■ **Your instructions**
Copy out every line from the records that includes "linecap".

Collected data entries
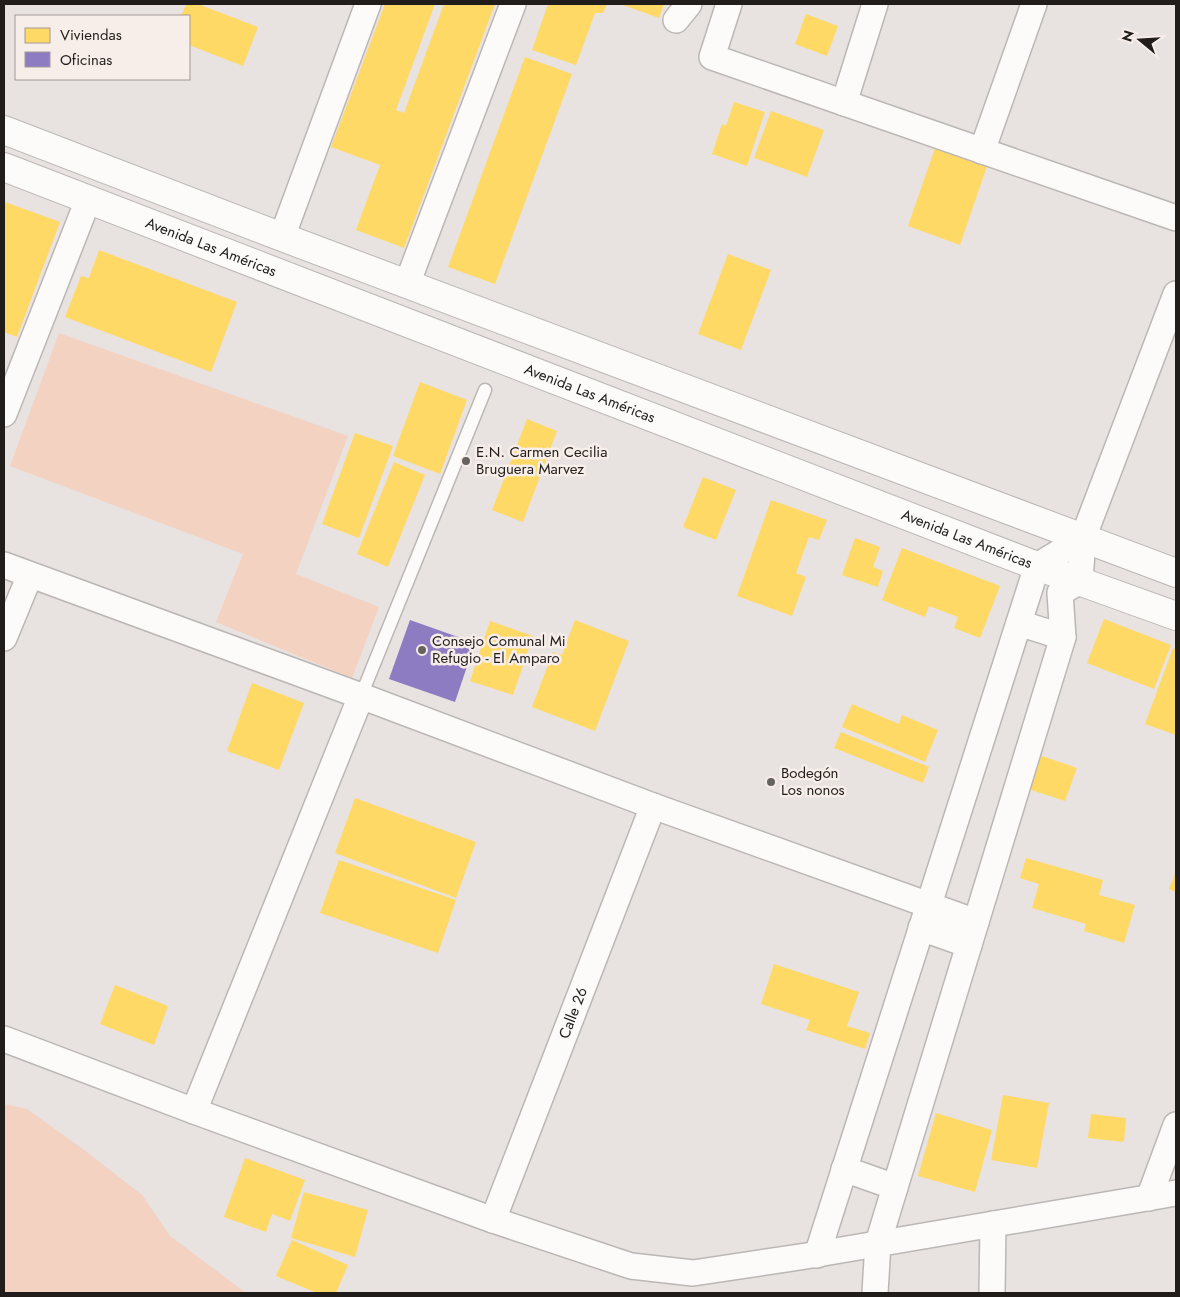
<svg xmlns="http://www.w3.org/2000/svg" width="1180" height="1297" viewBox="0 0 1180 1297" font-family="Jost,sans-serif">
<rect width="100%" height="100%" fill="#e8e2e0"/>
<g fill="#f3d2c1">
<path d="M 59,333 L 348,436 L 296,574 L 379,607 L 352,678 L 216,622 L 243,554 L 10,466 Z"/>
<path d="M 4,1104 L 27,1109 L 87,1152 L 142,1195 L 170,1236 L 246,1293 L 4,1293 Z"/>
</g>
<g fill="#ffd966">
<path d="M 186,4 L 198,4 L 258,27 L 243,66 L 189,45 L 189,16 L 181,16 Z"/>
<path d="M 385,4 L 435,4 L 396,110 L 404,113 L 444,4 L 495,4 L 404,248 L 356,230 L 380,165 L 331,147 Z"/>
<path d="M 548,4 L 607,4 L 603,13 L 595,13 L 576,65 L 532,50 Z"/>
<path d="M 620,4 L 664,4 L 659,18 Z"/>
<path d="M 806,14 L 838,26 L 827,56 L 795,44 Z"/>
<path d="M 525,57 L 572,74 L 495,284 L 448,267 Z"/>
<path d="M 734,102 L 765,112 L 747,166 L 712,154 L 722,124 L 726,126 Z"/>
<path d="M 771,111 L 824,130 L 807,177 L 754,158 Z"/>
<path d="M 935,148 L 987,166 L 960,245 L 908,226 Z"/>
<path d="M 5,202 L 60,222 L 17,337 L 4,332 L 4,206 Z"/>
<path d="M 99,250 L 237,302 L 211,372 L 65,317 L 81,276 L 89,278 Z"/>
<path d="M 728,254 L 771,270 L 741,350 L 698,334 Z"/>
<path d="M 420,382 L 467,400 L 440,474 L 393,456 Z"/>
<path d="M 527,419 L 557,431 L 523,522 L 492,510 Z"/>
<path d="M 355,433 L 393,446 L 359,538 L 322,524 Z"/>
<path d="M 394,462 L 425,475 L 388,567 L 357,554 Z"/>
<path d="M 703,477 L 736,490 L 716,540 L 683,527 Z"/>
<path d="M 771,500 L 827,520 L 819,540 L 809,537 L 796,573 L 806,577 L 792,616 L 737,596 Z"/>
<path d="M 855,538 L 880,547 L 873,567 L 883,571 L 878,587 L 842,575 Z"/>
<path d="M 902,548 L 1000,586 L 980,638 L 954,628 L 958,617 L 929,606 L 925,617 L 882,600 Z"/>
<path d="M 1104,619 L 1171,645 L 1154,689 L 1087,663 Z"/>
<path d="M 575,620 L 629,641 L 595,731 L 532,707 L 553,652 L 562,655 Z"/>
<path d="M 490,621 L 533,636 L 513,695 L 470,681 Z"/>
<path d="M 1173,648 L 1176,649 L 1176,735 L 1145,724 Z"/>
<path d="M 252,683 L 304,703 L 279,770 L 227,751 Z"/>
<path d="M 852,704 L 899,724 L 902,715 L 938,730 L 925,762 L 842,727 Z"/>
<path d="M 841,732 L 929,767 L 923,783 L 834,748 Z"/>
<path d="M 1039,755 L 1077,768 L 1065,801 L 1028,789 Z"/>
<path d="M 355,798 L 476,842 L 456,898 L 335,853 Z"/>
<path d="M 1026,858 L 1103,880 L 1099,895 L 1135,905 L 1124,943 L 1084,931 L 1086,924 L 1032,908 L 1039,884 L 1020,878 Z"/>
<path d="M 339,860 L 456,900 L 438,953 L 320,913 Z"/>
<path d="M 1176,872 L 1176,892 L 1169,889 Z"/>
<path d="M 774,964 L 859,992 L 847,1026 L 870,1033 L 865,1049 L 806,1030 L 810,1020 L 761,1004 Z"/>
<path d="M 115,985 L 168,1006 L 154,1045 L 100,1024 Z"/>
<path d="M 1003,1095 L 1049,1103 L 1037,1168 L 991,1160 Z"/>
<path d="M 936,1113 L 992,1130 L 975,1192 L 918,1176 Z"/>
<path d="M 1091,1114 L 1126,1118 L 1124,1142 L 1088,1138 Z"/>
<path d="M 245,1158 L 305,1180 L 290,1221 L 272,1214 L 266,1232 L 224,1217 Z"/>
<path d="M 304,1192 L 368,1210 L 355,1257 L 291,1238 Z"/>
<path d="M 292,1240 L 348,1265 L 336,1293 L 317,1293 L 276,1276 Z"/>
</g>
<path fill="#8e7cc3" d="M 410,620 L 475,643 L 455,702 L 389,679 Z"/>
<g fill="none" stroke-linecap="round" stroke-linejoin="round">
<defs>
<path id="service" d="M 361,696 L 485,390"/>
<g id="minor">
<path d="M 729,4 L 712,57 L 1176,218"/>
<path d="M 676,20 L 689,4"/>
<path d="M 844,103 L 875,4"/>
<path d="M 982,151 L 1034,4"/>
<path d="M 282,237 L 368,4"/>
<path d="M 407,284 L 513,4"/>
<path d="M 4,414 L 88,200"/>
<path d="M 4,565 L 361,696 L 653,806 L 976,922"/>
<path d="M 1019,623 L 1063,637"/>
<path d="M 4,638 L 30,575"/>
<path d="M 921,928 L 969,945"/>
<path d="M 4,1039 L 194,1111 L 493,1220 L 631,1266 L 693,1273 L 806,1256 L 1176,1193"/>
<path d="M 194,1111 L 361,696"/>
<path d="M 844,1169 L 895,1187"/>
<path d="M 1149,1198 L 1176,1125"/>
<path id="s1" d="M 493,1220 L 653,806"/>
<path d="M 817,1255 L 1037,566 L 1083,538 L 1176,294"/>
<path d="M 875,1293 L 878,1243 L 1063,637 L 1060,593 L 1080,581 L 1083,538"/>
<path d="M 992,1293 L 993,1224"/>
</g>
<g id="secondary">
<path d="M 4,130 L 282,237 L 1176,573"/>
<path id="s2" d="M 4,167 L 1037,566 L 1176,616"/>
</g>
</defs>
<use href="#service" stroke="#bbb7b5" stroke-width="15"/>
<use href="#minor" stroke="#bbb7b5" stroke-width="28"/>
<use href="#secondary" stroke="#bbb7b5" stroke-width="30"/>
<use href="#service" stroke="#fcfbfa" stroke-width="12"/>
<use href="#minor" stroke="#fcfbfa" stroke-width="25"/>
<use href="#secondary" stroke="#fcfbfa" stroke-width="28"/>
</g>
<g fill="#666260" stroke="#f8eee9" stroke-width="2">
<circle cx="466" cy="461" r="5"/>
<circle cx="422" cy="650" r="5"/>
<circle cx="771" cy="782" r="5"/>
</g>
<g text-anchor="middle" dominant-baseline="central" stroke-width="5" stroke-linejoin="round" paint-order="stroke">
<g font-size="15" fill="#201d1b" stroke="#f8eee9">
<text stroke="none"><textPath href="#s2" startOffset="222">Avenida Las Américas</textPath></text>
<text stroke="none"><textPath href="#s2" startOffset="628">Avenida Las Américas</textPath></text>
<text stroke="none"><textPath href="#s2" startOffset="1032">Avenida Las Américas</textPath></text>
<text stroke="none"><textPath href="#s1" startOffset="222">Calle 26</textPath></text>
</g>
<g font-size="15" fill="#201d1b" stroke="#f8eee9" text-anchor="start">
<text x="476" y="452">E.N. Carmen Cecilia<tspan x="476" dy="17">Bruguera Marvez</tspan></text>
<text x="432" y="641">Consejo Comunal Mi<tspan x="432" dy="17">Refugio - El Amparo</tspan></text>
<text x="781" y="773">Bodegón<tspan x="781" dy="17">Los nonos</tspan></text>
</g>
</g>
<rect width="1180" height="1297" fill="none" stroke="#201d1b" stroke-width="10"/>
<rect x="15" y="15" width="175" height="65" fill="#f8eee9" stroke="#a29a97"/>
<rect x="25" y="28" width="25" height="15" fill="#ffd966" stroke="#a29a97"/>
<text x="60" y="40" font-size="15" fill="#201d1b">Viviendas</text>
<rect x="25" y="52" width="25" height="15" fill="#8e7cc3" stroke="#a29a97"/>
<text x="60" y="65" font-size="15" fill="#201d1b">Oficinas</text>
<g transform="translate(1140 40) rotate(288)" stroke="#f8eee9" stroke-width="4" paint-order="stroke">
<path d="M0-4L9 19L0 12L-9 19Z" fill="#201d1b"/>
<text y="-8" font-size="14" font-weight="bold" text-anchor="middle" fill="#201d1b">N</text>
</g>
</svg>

---

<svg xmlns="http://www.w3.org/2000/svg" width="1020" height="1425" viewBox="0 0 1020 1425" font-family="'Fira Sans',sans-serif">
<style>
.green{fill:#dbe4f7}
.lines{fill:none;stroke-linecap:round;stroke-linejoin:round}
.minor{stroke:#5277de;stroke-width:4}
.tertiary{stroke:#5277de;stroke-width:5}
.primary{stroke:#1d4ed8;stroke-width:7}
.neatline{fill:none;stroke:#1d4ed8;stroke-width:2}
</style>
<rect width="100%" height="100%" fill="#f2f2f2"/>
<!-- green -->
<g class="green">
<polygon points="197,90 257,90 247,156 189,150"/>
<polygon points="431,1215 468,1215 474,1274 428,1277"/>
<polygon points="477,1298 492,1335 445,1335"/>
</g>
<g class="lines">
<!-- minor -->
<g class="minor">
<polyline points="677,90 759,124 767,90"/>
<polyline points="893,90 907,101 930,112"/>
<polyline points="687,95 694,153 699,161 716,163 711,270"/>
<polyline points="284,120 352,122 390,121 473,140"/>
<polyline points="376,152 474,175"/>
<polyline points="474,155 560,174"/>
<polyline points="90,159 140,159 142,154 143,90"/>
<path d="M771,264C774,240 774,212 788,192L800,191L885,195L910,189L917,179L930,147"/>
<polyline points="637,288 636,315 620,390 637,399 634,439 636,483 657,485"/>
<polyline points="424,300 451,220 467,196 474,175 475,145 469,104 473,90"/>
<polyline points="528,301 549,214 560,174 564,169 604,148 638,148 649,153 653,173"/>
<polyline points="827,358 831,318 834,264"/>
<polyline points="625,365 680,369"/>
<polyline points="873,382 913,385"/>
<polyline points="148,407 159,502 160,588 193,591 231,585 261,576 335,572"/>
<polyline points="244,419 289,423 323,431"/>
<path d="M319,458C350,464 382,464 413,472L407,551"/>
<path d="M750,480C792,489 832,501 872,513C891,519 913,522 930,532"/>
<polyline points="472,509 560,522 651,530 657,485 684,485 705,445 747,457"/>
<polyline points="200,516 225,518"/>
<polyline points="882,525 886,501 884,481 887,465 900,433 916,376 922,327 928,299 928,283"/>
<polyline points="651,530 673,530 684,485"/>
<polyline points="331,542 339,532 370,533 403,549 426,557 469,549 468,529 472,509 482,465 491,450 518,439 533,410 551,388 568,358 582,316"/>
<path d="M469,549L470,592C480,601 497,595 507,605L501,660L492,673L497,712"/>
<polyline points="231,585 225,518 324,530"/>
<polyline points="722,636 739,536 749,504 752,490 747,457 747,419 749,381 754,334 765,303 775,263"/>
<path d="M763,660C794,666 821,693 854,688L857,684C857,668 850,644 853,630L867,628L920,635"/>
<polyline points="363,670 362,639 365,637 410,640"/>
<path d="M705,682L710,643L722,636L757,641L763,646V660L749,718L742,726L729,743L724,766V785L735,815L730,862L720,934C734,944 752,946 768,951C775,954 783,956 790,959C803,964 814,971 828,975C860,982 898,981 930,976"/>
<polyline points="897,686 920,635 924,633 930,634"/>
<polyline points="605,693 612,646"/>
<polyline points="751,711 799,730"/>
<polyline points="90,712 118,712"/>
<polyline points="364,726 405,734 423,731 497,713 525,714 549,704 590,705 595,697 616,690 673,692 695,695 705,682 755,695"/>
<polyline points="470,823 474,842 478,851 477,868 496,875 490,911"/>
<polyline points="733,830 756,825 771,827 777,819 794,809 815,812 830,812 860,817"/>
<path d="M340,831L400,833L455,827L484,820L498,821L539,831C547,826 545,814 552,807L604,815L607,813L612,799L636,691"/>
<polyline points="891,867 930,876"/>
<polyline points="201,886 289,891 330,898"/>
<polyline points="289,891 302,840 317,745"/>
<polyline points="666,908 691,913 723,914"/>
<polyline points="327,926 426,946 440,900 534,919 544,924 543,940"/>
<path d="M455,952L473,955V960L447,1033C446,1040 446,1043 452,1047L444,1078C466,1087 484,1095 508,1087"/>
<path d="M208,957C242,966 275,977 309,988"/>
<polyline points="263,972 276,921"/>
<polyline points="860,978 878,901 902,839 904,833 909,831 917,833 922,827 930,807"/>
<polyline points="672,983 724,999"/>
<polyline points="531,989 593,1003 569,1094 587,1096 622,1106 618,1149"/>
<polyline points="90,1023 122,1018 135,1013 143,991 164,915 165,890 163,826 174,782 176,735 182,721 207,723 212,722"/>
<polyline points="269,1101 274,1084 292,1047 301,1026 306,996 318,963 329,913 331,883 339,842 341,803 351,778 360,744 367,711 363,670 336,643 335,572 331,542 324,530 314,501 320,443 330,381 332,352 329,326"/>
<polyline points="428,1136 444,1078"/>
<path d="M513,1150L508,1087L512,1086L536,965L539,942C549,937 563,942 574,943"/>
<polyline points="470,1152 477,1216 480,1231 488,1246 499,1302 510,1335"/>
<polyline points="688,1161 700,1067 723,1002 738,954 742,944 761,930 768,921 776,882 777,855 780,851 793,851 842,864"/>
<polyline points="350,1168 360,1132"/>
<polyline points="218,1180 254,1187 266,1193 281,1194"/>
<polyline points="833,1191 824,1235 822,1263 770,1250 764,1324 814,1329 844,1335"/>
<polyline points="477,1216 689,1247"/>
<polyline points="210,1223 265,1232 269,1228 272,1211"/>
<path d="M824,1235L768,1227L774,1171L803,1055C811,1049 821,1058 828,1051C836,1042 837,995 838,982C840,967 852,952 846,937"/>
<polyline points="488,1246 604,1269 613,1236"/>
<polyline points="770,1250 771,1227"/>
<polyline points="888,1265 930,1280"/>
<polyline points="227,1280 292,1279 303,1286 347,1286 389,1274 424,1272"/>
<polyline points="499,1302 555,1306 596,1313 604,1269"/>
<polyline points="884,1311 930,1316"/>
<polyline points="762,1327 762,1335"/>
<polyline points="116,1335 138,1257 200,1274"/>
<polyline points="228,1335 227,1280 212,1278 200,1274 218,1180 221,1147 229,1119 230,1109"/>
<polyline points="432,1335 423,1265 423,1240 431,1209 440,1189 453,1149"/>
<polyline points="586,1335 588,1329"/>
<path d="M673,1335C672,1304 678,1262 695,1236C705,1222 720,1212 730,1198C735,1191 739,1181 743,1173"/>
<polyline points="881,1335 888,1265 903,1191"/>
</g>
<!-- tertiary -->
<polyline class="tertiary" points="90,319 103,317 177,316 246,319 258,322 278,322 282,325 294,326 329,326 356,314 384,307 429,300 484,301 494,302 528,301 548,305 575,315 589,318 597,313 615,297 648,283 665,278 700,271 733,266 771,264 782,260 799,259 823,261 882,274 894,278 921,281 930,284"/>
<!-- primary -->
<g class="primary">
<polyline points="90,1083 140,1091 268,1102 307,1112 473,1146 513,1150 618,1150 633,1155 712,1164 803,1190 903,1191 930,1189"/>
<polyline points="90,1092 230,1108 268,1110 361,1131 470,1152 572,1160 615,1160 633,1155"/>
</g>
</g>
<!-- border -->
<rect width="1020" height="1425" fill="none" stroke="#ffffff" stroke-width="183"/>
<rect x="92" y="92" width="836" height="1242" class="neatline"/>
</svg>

■ **Solution for this task**
<g fill="none" stroke-linecap="round" stroke-linejoin="round">
.lines{fill:none;stroke-linecap:round;stroke-linejoin:round}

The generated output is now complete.